Neulich dachte ich an etwas, das mich früher viel mehr beschäftigt hat als heute.
Dieses leise Gefühl von
„Noch nicht ganz bereit.“
Nicht laut.
Nicht dramatisch.
Eher so ein stiller Begleiter, der irgendwo im Hintergrund mitläuft.
Ich erinnere mich noch gut daran, wie mein Englisch angefangen hat.
Nicht mit einem Plan.
Nicht mit einem Sprachaufenthalt.
Sondern irgendwo zwischen
„Reich und Schön“
und „The Young and the Restless“.
Ich habe einfach umgestellt.
Zugehört.
Sätze aufgeschnappt, die im Alltag plötzlich Sinn gemacht haben.
Nicht perfekt.
Aber lebendig.
Später, im Job, wurde es dann… konkreter.
Meetings. Gespräche.
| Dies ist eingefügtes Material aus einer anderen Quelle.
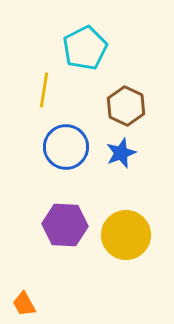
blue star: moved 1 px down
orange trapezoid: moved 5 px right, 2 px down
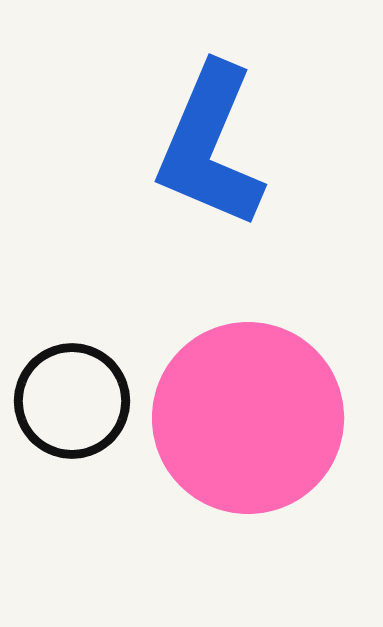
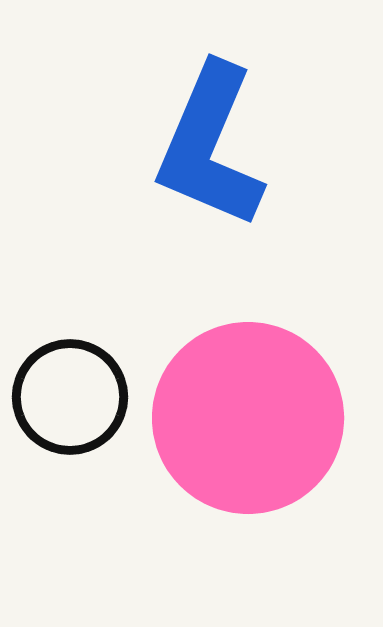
black circle: moved 2 px left, 4 px up
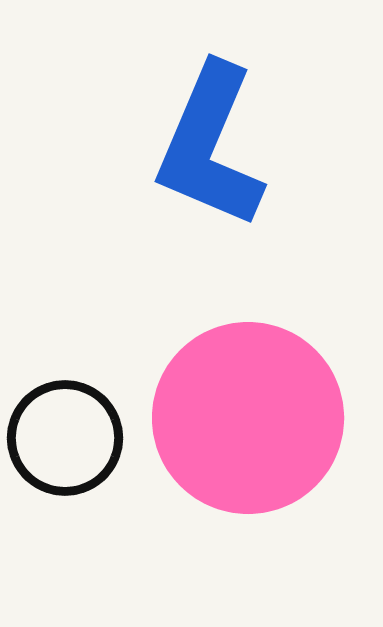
black circle: moved 5 px left, 41 px down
Situationen, in denen man nicht einfach weghören konnte.
Und ja, ich habe Fehler gemacht.
Wahrscheinlich mehr, als ich heute noch weiss.
Manche Sätze klangen schräg.
Manche Wörter fehlten.
Und manchmal wusste ich mitten im Satz nicht mehr, wie er eigentlich enden sollte.
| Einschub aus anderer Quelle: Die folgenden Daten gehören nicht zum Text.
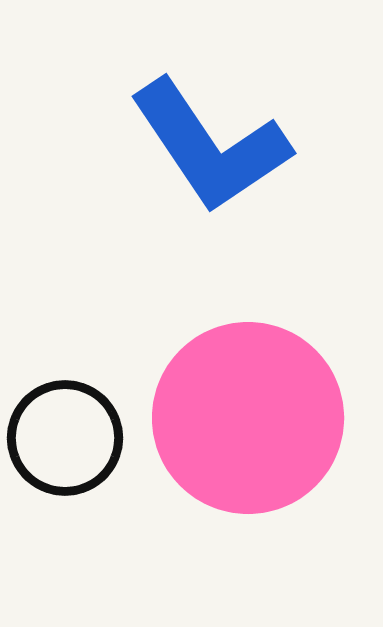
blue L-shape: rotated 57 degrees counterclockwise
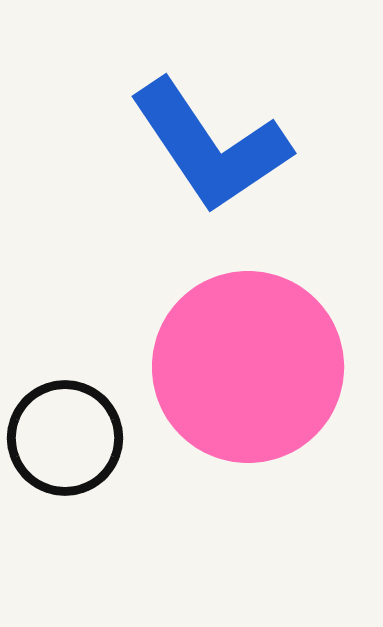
pink circle: moved 51 px up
Ich habe trotzdem weitergesprochen.
Was ich heute daran fast ein bisschen schön finde:
Es ging nie darum, alles richtig zu machen.
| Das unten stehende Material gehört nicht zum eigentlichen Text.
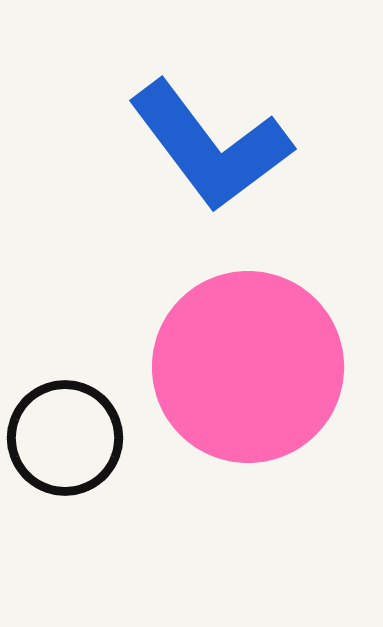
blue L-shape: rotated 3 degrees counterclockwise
Es ging darum, da zu bleiben.
Im Gespräch.
Im Moment.
Bei mir.
🩷🩷🩷
Wenn ich heute auf diese kleinen Punkte auf der Weltkarte schaue,
an Orte, die ich nie geplant habe zu erreichen,
fühlt sich das nicht wie ein Beweis an.
Eher wie eine stille Erinnerung.
Dass vieles nicht entsteht, weil es perfekt ist.
Sondern weil es weitergeht.
🩷🩷🩷
Ich musste nicht besser werden, bevor ich angefangen habe.
Ich musste nicht warten, bis es sich sicher anfühlt.
Ich habe einfach irgendwann nicht mehr aufgehört.
🩷🩷🩷
Vielleicht ist das der Teil, über den wir so selten sprechen.
Nicht der Anfang.
Nicht das Ziel.
Sondern dieses Dazwischen,
in dem Dinge einfach weiterlaufen dürfen,
auch wenn sie noch nicht fertig sind.
🩷🩷🩷
Und vielleicht reicht das manchmal schon.